Previous related entries:

Hot Air

Meaghan Beattie and Tristan Laing

Hot Air: Meeting Canada’s Climate Change Challenge is a concise and virtually up-to-the-minute examination of Canadian climate change policy: past, present, and future. Jeffrey Simpson, Mark Jaccard, and Nic Rivers do a good job of laying out the technical and political issues involved and, while one cannot help taking issue with some aspects of their analysis, this book is definitely a good place to start, when seeking to evaluate Canada’s climate options.

Emission pathways

Hot Air presents two possible emissions pathways: an aggressive scenario that cuts Canadian emissions from 750 Mt of CO2 equivalent in 2005 to about 400 Mt in 2050, and a less aggressive scenario that cuts them to about 600 Mt. For the sake of contrast, Canada’s Kyoto commitment (about which the authors are highly critical) is to cut Canadian emissions to 6% below 1990 levels by 2012, which would mean emissions of 563 Mt five years from now. The present government has promised to cut emissions to 20% below 2006 levels by 2020 (600 Mt) and by 60 to 70% by 2050 (225 to 300 Mt). George Monbiot’s extremely ambitious plan calls for a 90% reduction in greenhouse gas emissions by 2030 (75 Mt for Canada, though he is primarily writing about Britain).

While Monbiot’s plan aims to reach stabilization by 2030, a much more conventional target date is around 2100. It is as though the book presents a five-decade plan to slow the rate at which water is leaking into the boat (greenhouse gasses accumulating in the atmosphere), but doesn’t actually specify how to plug the hole before it the boat sinks (greenhouse gas concentrations overwhelm the ability of human and natural systems to adapt). While having the hole half-plugged at a set date is a big improvement, a plan that focuses only on that phase seems to lack an ultimate purpose. While Hot Air does not continue its projections that far into the future, it is plausible that the extension of the policies therein for a further 50 years would achieve that outcome, though at an unknown stabilization concentration. (See this prior discussion)

Policy prescriptions

Simpson, Jaccard, and Rivers envision the largest reductions being achieved through fuel switching (for instance, from coal to natural gas) and carbon capture and storage. Together, these account for well over 80% of the anticipated reductions in both scenarios, with energy efficiency improvements, agricultural changes, waste treatment changes, and other efforts making up the difference. As policy mechanisms, the authors support carbon pricing (through either a cap-and-trade scheme or the establishment of a carbon tax) as well as command-and-control measures including tightened mandatory efficiency standards for vehicles, renewable portfolio standards (requiring a larger proportion of energy to be renewable), carbon management standards (requiring a larger proportion of CO2 to be sequestered), and tougher building standards. They stress that information and subsidy programs are inadequate to create significant reductions in emissions.
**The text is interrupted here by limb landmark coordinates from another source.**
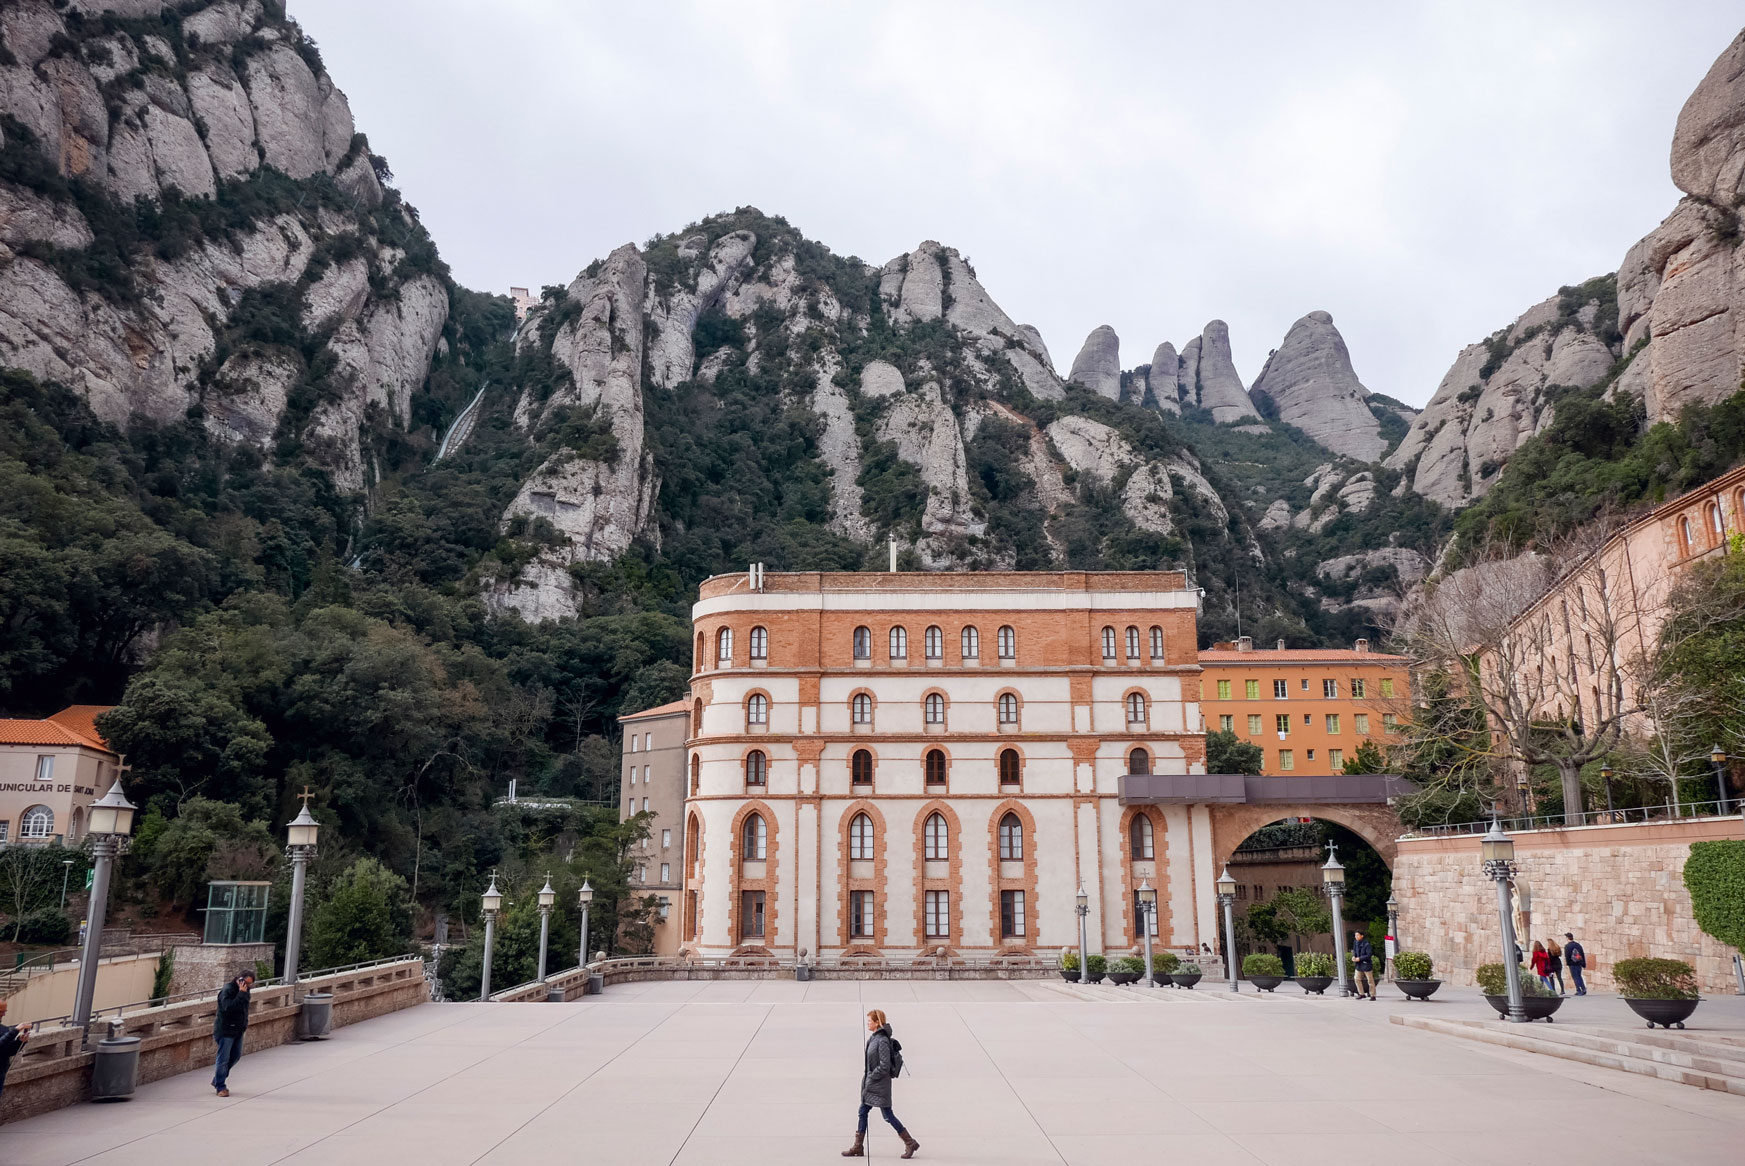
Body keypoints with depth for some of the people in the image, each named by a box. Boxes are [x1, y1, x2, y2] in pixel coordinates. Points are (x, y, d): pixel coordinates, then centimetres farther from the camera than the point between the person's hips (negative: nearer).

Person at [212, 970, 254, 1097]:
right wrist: (241, 994, -33)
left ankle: (217, 1080, 29)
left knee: (236, 1056, 14)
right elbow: (229, 1007, -33)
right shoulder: (227, 991, -18)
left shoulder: (244, 991, 8)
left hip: (238, 1030, 9)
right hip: (225, 1030, -8)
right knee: (223, 1058, -1)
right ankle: (220, 1086, 9)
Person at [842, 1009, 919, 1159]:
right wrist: (866, 1074, 11)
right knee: (863, 1112, 12)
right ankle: (858, 1147, 21)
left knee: (888, 1115, 0)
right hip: (870, 1084, 9)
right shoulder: (873, 1038, 6)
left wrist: (870, 1077, -14)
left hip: (879, 1085, -9)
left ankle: (910, 1143, 13)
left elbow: (884, 1067, -23)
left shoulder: (882, 1041, -22)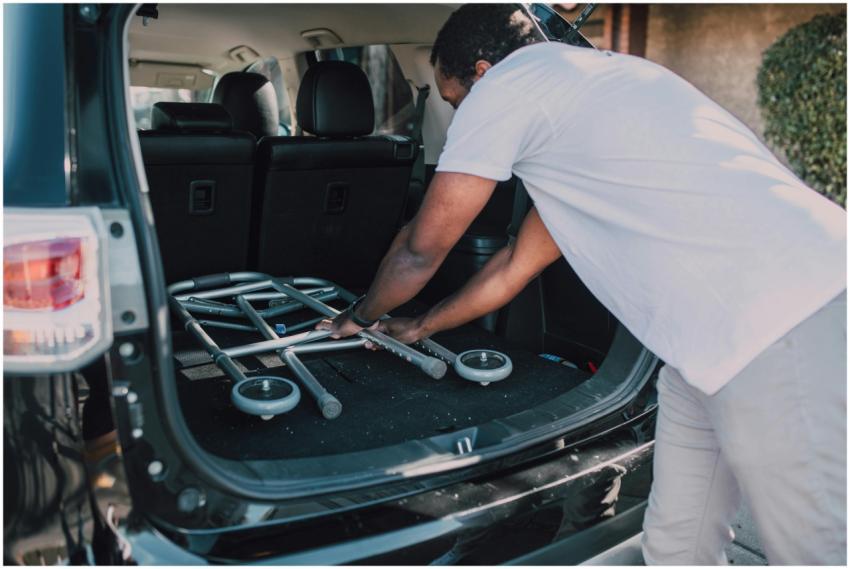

Instead, they explain that an eventual carbon price of $100 to $150 a tonne will make “zero-emissions technologies… frequently the most economic option for business and consumers.” This price would be reached by means of a gradual rise ($20 in 2015 and $60 in 2020), encouraging medium and long-term investment in low carbon technologies and capital.

Just 250 pages long, with very few references, Hot Air takes a decidedly journalistic approach. It is very optimistic about the viability and affordability of carbon capture and storage, as well as about the transition to zero emission automobiles. Air travel is completely ignored, while the potential of improved urban planning and public transportation is rather harshly derided. The plan described doesn’t extend beyond 2050 and doesn’t reach a level of Canadian emissions consistent with global stabilization of greenhouse gas concentrations (though it would put Canada on a good footing to achieve that by 2100). While the book’s overall level of detail may not satisfy the requirements of those who want extensive technical and scientific analysis, it is likely to serve admirably as an introduction for those bewildered by the whole ecosystem of past and present plans and concerned with understanding the future course of policy.